Es ist eine schöne Herausforderung, ich mag Herausforderungen. In der Ortenau wurden bereits viele Forderungen der Landeskirche umgesetzt, beispielsweise mit der Bildung der Kooperationsräume im evangelischen Kirchenbezirk Ortenau. Ich schaue gerne über den Tellerrand hinaus und blicke in alle vier Himmelsrichtungen. Wir können so viel lernen von unseren Schwesterkirchen. In Skandinavien steht Teamarbeit über allem. Die christlichen Kirchen in Mittelosteuropa haben uns gelehrt, wie man ein totalitäres Regime ins Wanken bringen kann. In vielen Gemeinden in Frankreich oder Italien kochen und essen Gemeindeglieder häufig gemeinsam. Die Briten und Amerikaner bereichern ihre Gottesdienste mit Humor. Von den Juden können wir lernen, dass religiöse Identität nicht über Bord geworfen werden muss, und von den Muslimen können wir uns einiges abschauen bezüglich der Gastfreundschaft und Gebetspraxis.
BZ: Kann die evangelische Kirche weiterhin in der Gesellschaft bestehen?
Wir werden überstehen, denn in allen Zeiten haben die Menschen je nach Weltlage Kirche gesucht und dort Halt gefunden. Politische Predigten gehören zur Kirche, so wie Jesus auch politisch gepredigt hat. Ich denke, Menschen, die aus der Kirche ausgetreten sind, haben häufig ein veraltetes Bild von Kirche. Biblische Traditionen und religiöse Fragen sollten so übersetzt werden, dass Menschen sie verstehen. Mein Wunsch ist, dass Gemeinschaften wachsen, denn diese braucht man zum Christsein. Und ich bin der festen Überzeugung, dass Kirche es schaffen kann – sonst wäre ich nicht hier. Um Hoffnung muss gerungen werden, wir müssen Zeichen setzten, aufmerksam und bedächtig sein, anders reden als die Masse.
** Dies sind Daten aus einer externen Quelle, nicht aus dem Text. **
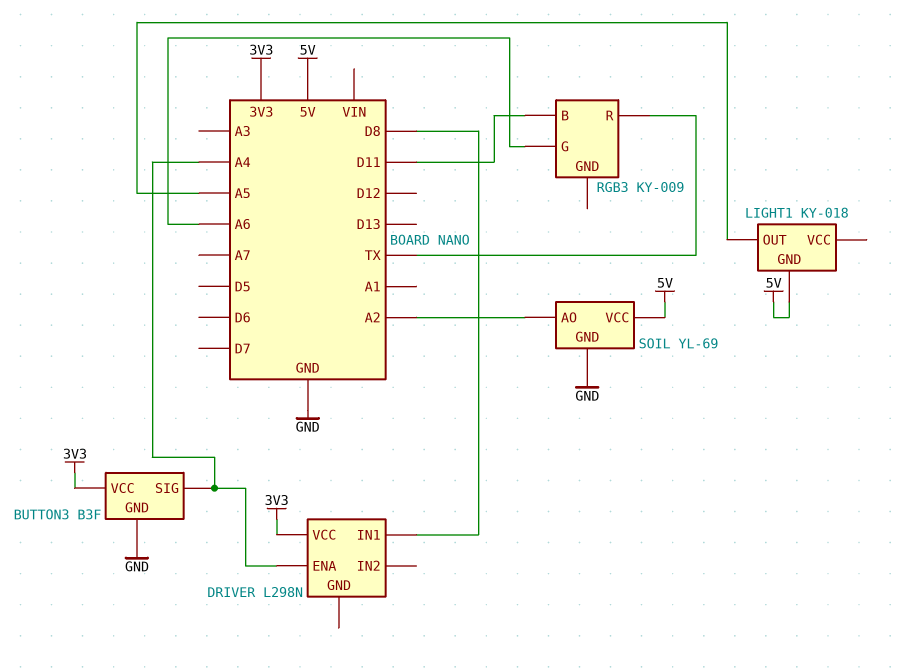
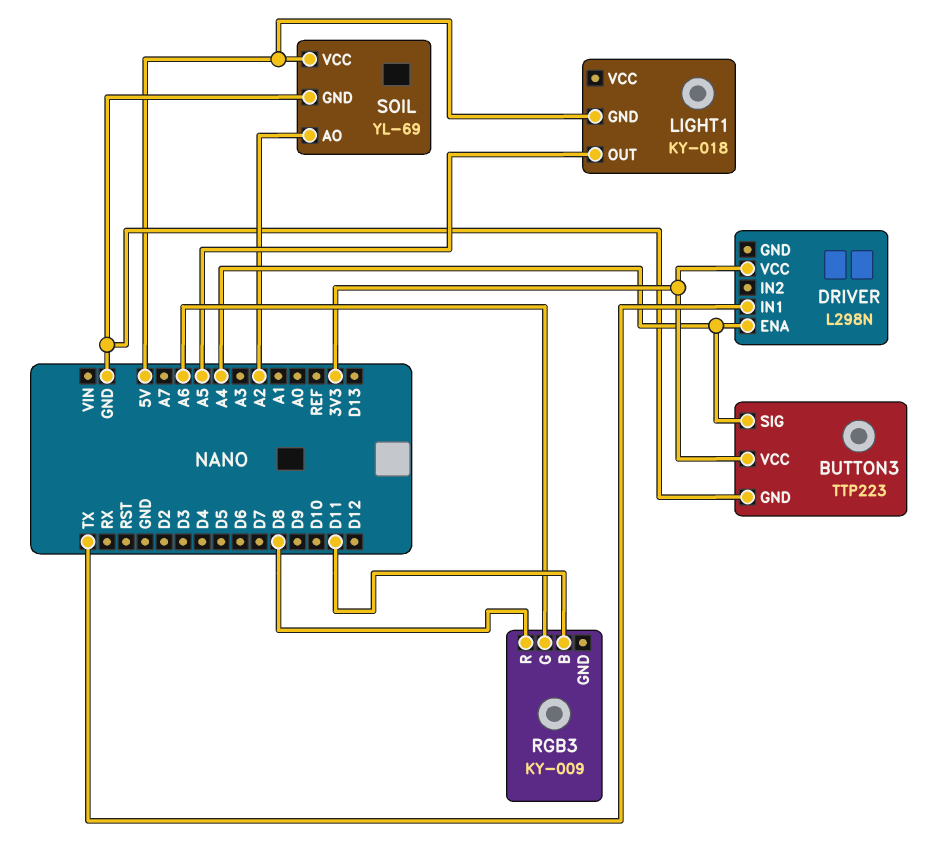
BUTTON3: B3F -> TTP223
DRIVER pin IN1: D8 -> TX
RGB3 pin R: TX -> D8

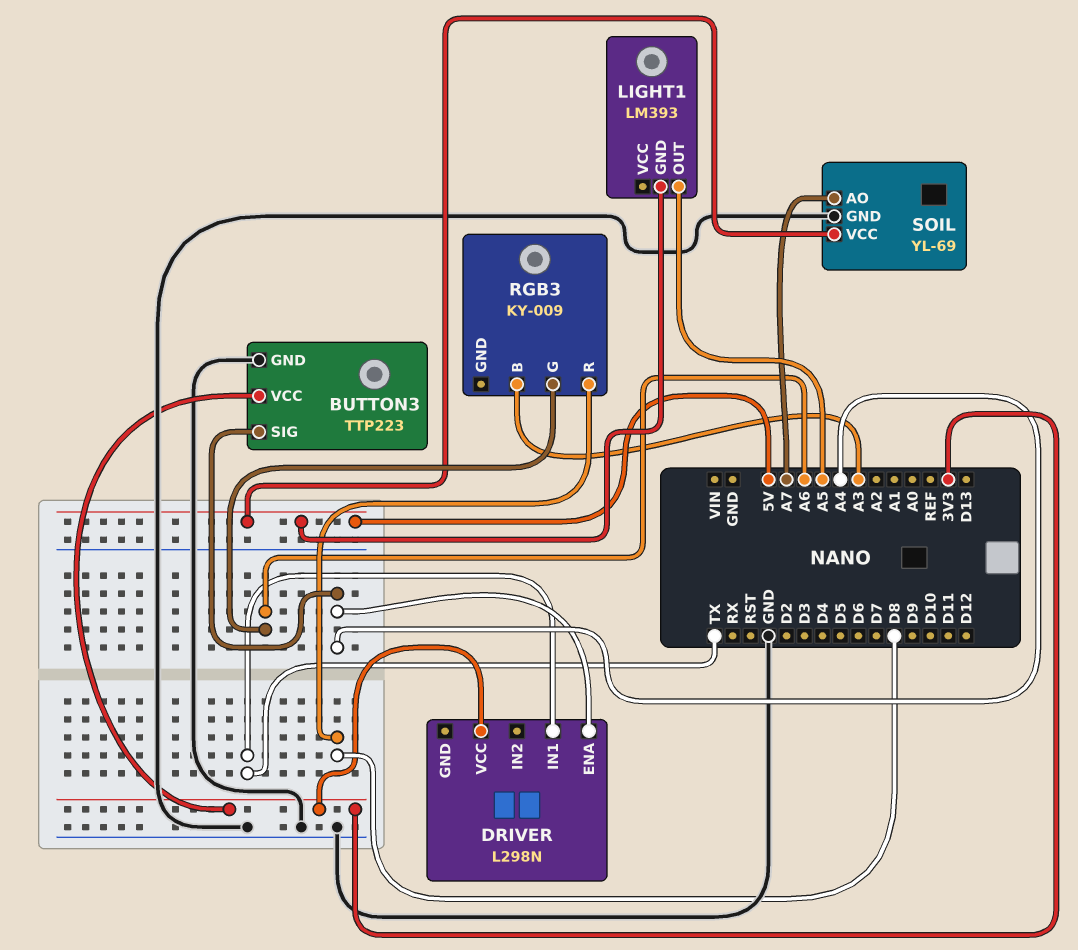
LIGHT1: KY-018 -> LM393
RGB3 pin B: D11 -> A3
SOIL pin AO: A2 -> A7

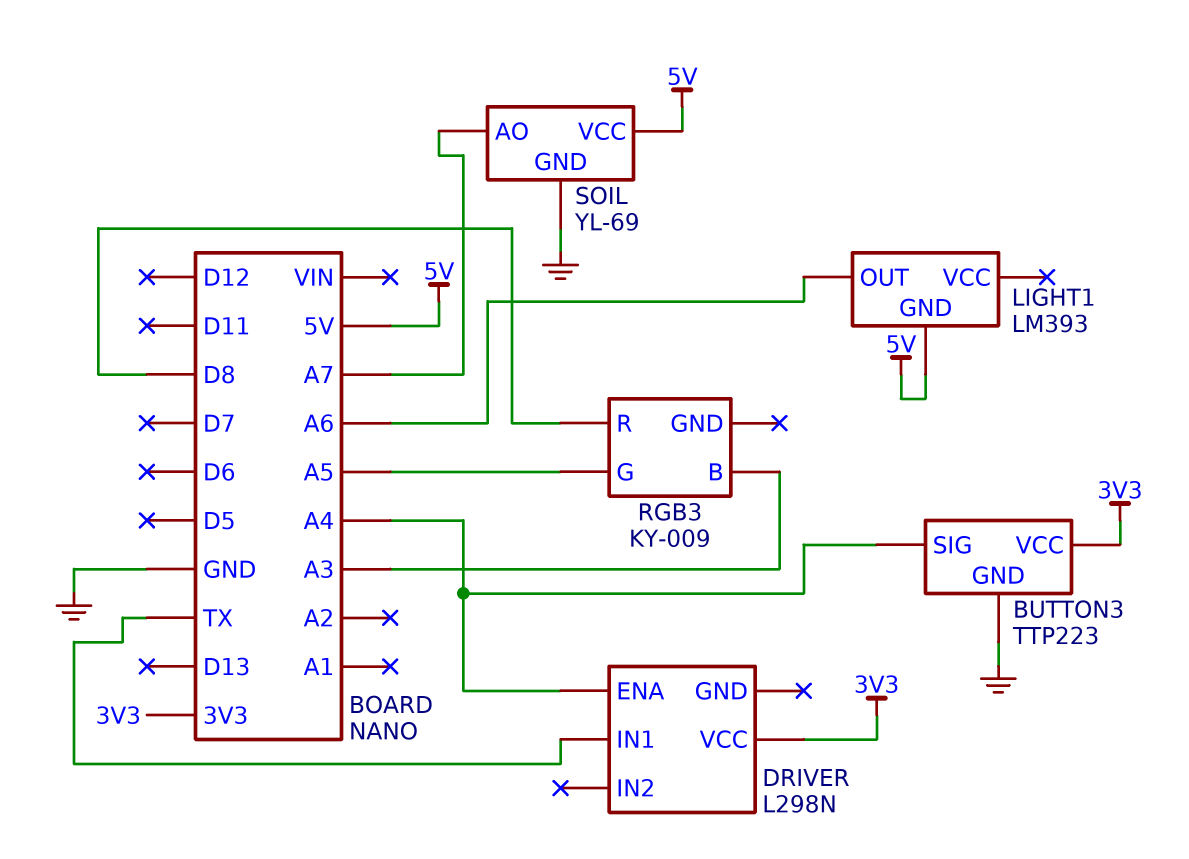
LIGHT1 pin OUT: A5 -> A6
RGB3 pin G: A6 -> A5

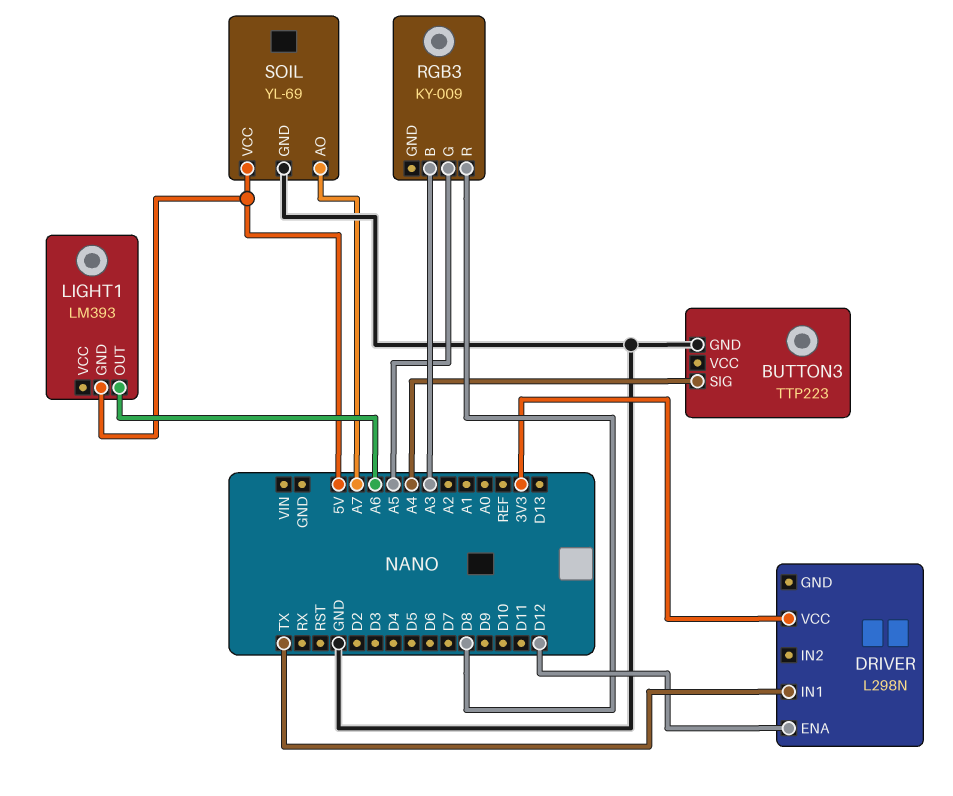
BUTTON3 pin VCC: 3V3 -> none
DRIVER pin ENA: A4 -> D12

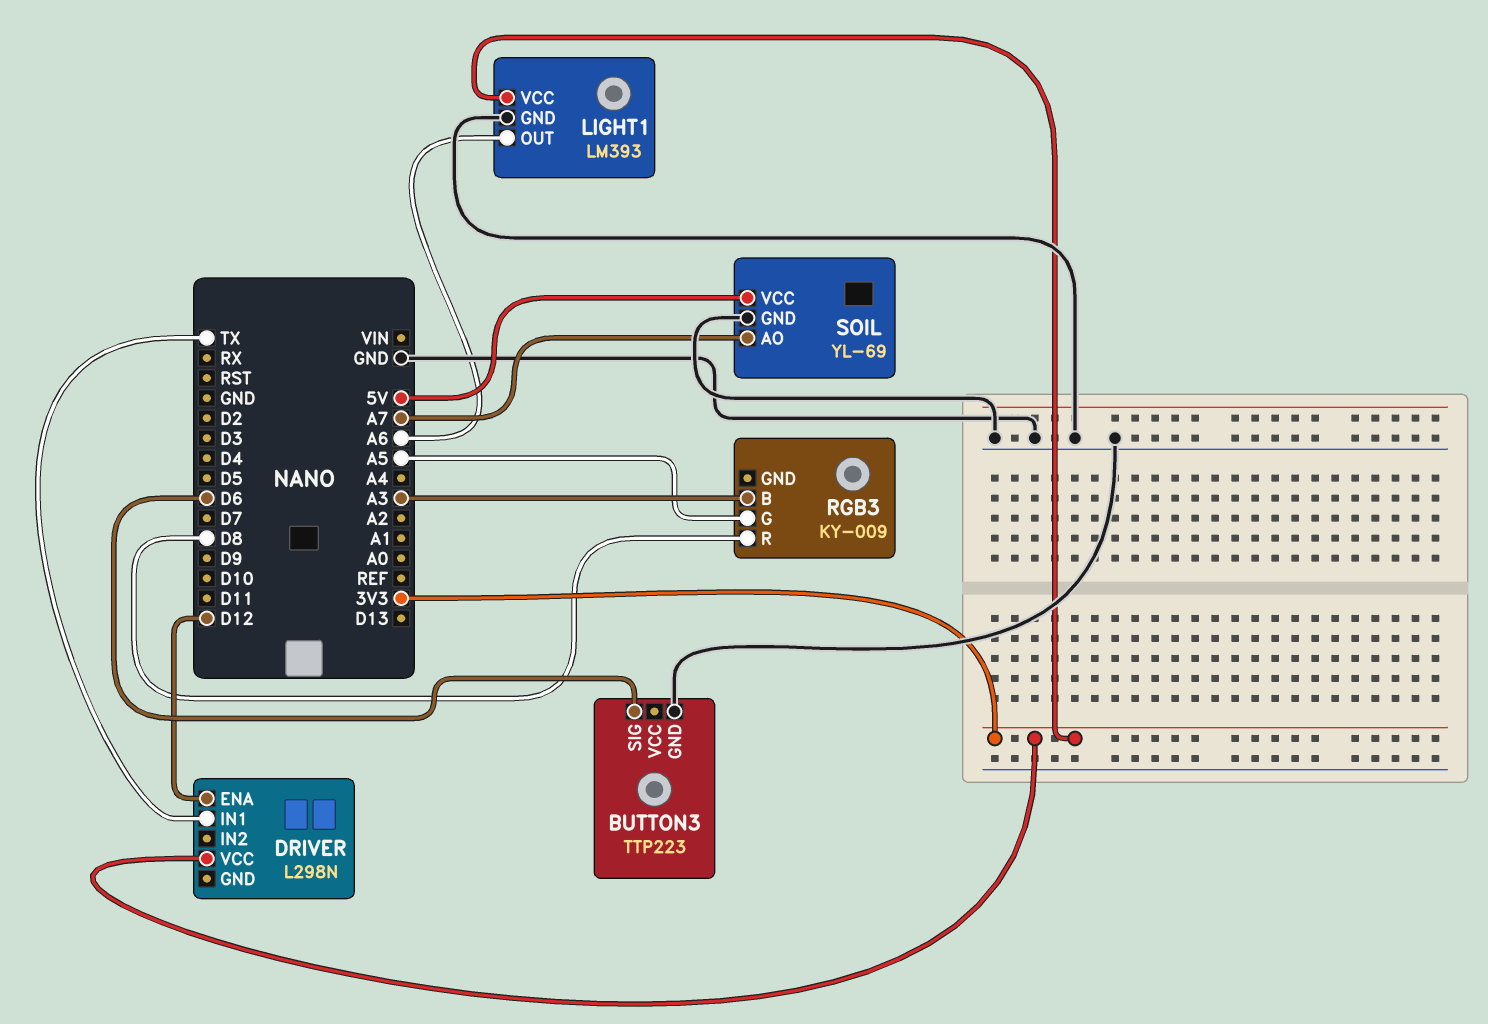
BUTTON3 pin SIG: A4 -> D6
LIGHT1 pin GND: 5V -> GND
LIGHT1 pin VCC: none -> 3V3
Grzegorz Kujawa (50 Jahre) stammt aus Westpolen und Berlin. Der Germanist studierte später in Warschau, Berlin und Straßburg Theologie. Vor der Station in Lahr war er als Vikar in Straßburg tätig. Er beschreibt sich als Theologe, Germanist, Ehemann, Vater, Freund und Fürsprecher für den ökumenischen und interreligiösen Dialog.